Старуха взяла колокольчик и стала звонить. Что она хочет?.. Я вдруг сообразил, что задремал и звонит вовсе не старуха, собиравшаяся в последнее приятное путешествие, а телефон.

Я выполз из кресла и поежился. Так уютно было в тихой дремоте и так остро пронзила меня морозным сквозняком непоправимость случившегося. О господи…

— Слушаю, — сказал я.

— Мистер Карсон? — спросил незнакомый голос.

— Да.

— Добрый вечер, меня зовут Вендел Люшес, и мне бы хотелось поговорить с вами.

— К сожалению, мистер Люшес, я неважно себя чувствую и вряд ли смогу увидеть вас. Тем более что мне ничего не нужно: ни пылесоса, ни энциклопедии, ни даже нового издания Библии.

— Ну, насчет Библии я бы не был так уверен. — Мне показалось, что мой собеседник усмехнулся. Что за чертовщина? И что он хочет этим сказать? Откуда какой-то коммивояжер может знать о моих метастазах?

— Что вы хотите этим сказать? — довольно резко спросил я.

— Смею вас заверить, мистер Карсон, что вопрос, который я хотел бы обсудить с вами, чрезвычайно серьезен…

— Я ж вам сказал, что плохо себя чувствую, — раздраженно пробормотал я и положил трубку.

Через несколько секунд снова раздался звонок.

— Простите, мистер Карсон, — послышался все тот же голос, — боюсь, я неясно выразил свою мысль. Речь идет как раз о вашем здоровье.

— Что? — крикнул я. — Кто вы такой? Что вам нужно?

— Ради бога, успокойтесь. Меньше всего я бы хотел вывести вас из себя. Я представитель фонда Калеба Людвига, хотя боюсь, название это мало что говорит вам.

— Это тот Людвиг, который свел на бумагу половину всех лесов Амазонки?

— Ну, не будем преувеличивать, хотя мистер Людвиг, помимо всего прочего, действительно занимался производством целлюлозы.

— И что же я могу сделать вашему уважаемому фонду?

— Вы — ничего. Это мы можем оказать вам небольшую услугу.

— Мне снова почудилось, что мой собеседник усмехнулся на другом конце провода.

— А почему вы думаете, что меня могут интересовать предложения фонда Калеба Людвига?

— Потому что вы больны и речь идет о вашем здоровье.

— Боюсь, никто не сможет мне помочь. К тому же, откуда вы можете знать то, что я сам узнал несколько часов назад?

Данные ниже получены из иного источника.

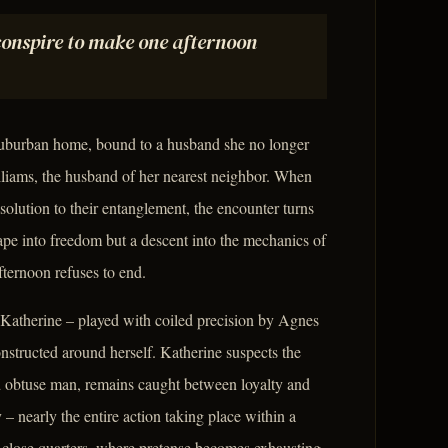
conspire to make one afternoon
e suburban home, bound to a husband she no longer
lliams, the husband of her nearest neighbor. When
olution to their entanglement, the encounter turns
ape into freedom but a descent into the mechanics of
fternoon refuses to end.
 Katherine – played with coiled precision by Agnes
nstructed around herself. Katherine suspects the
and obtuse man, remains caught between loyalty and
nearly the entire action taking place within a
to close quarters, where pretense becomes exhausting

— Поразительно, однако, устроены люди. Вы, надеюсь, слышали выражение: «Утопающий хватается за соломинку»?

— Ну?

— Вам приготовили не соломинку, а спасательный круг, а вы, вместо того чтобы уцепиться за него, разговариваете со мной так, будто я действительно намерен продать вам пылесос. Я сую вам этот круг, а вы любым способом отталкиваете его от себя.

— Что значит «спасательный круг»? — почти крикнул я. — Это жестокие шутки.

— Я не шучу с вами, мистер Карсон, — очень тихо и очень проникновенно сказал мой собеседник. — Я никогда не позволил бы себе шутить с человеком, обреченным на мучительную и скорую смерть.

Я долго молчал. Голова моя шла кругом. Я ничего не понимал. Я боялся надежды. Помахать передо мной пустой, несуществующей надеждой было бы чересчур жестоко. Но в голосе таинственного представителя фонда Людвига звучало столько сострадания, что я позволил себе на мгновение безумную надежду. Он прав, в конце концов. В моем положении хватаются не только что за соломинку, даже за невозможную надежду.

— Когда вы сможете приехать? — спросил я.

— С вашего разрешения, мистер Карсон, я буду у вас через двадцать пять минут.